手話 と 手話通訳

手話通訳の取り組みと研究からの伝承と教訓を提起。苦しい時代を生き抜いたろうあ者の人々から学んだことを忘れることなく。みなさんの投稿をぜひお寄せください。みなさんのご意見と投稿で『手話と手話通訳』がつくられてきています。過去と現在を考え、未来をともに語り合いましょう。 Let's talk together.

特殊教育・身体障害児教育・心身障害児教育から 障害児教育・障害者教育への基本的考えの変容

村上中正氏の聴覚障害者教育試論 1971年を思惟

 

   人間としての聴覚障害者を見ない
 数値で判断することは基本的人権を否定すること

 

 村上中正氏の1971年試論では、

 聴力で聴覚障害者を評価したり、断定したりする傾向。それを人間評価まで広げる傾向がある。人間としての聴覚障害者を見ないで、数値で判断することは彼の述べる基本的人権を否定することに繫がる。

 彼は、これらからの脱却を教育から考えれば「固定された生徒集団」でない方途が求められるとしている。

 

人間の全般的な発達と
 固定集団の関係の説明は充分

 

 村上中正氏は、聴覚保障は発達のちがいや、失官の時期によってその保障の対策は異なってくる。
 だから固定的集団をいつまでも置き続けることは、人間の全般的な発達を保障する道とはならないと述べているが、その固定集団と人間の全般的な発達の関係の説明は充分されていない。

 

  彼は、

 

「徐々に固定の環をゆるめて自らがさまざまな集団のつくり手となっていくことのほうに発展させていかねばならない。」


「難聴学級の中でも発達の道すじを正しくとらえてすすめることが必要である。」

 

とする。そして、

 

・学校を終える段階では、他の集団ー健聴者の学級との結びつきや交流を強めていきながら、一般的には健聴者集団の中にあって、また別個の障害者集団をっくりあげていく力量をもたせていくことを目途にすぺきであり、そしてなお残された個々の課題にたいする手だてとしての条件整備が保障されねばならない。としているが、この部分の固定集団と他の集団との関係性は理解出来ないところである。

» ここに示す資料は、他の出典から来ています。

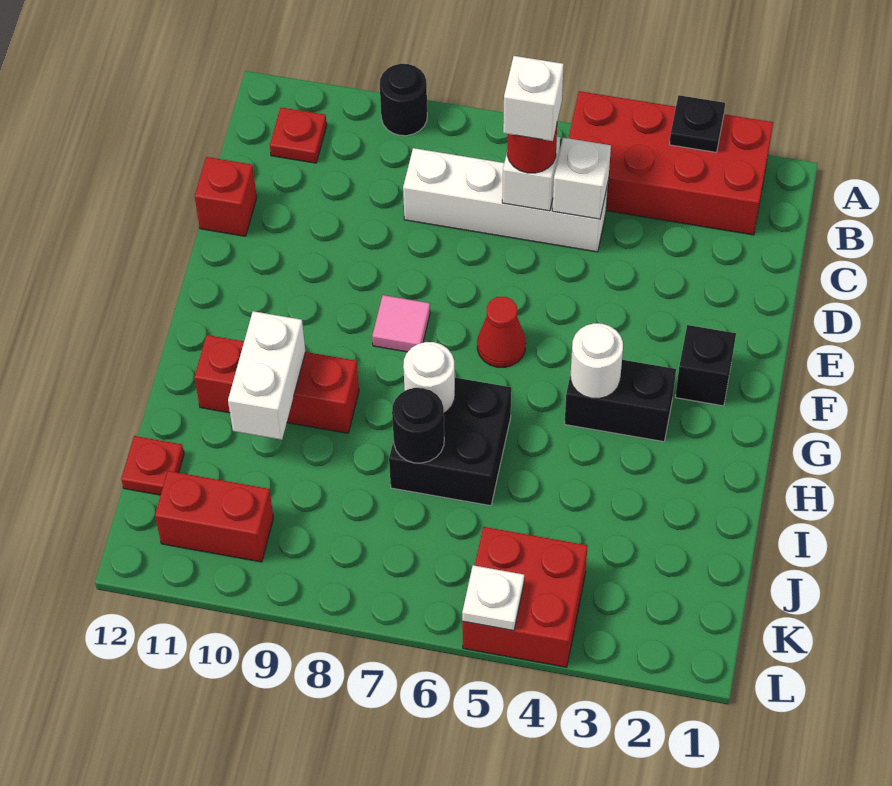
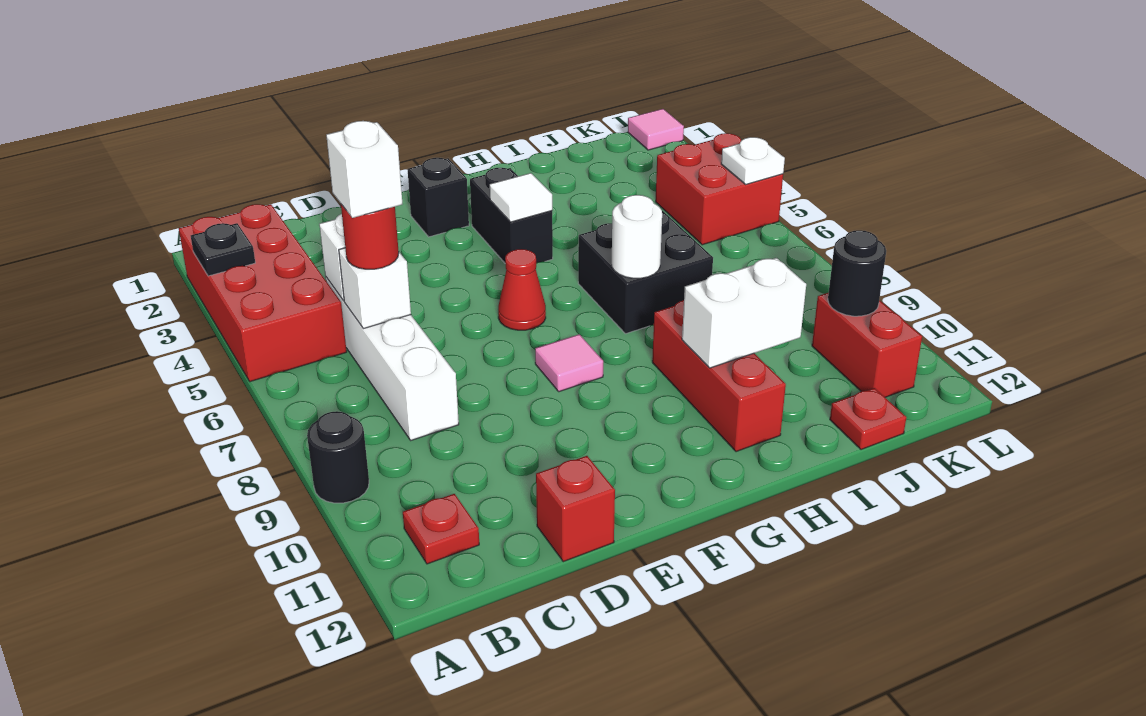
white round brick G4 level 2 -> white tile G4 level 2
black round brick I7 level 2 -> black round brick K10 level 2
none -> pink tile L1 level 1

 あえて、彼が「試行」のための考察として積極的評価をしてみても未整理な集団形成と集団の問題に行き着く。

 

  特殊教育・身体障害児教育・心身障害児教育から 障害児教育・障害者教育へ

 

 1950年中半から1960年代中半にかけて特殊障害児学校の教師たちの中で現状を改革し教育実践の内実を図ろうとする動きが次第に活発化している。

 

 特殊教育、身体障害児教育、心身障害児教育などと名称の摸索と並行して教育内容の精選が行なわれている。

 この時期を通して障害児教育、障害者教育という概念と内実が形成された。
 その中心に村上中正氏も居た。

 彼と主として特殊学校の教師たちが提唱したのが「発達保障」であり「全面発達をめざす教育」であった。

 

村上中正氏、田中昌人氏と
 障害者の発達と全面発達の方向を論議

 

 「発達保障」を理論的にも実践的に統合し、「新しい発展方向」を提起した中心的人物が田中昌人氏である。
 村上中正氏は、田中昌人氏と障害者の発達と全面発達の方途について果てしない議論をしている。

 

  村上中正氏「発達理論」形成に多くの貢献

 

 田中昌人氏の「発達理論」は当初、盲学校やろう学校の教師たちの関わりの中で形成されていったことは現在ではほとんど知られていない。
 そればかりか「発達理論」形成に村上中正氏が多くの貢献をしていたことは銘記しておく必要があるだろう。と書かれている。

 

  盲学校やろう学校の教師たち
   の中で形成され「発達理論」

 

  田中昌人氏の「発達理論」は当初、盲学校やろう学校の教師たちの関わりの中で形成されていったことは現在ではほとんど知られていない、との記述。

 

 調べてみると確かにそのようである。一部では、発達保障や発達保障理論を田中昌人氏が独自に創造させたようなことが主張されている。

 

 そればかりかその論理を形成させたのがろう学校の教師や盲学校の教師であった記述はほとんどなく、別建てで論じられているのは不可思議である。

  田中昌人氏の文献を読むにつれそのことへの疑問が膨らむ。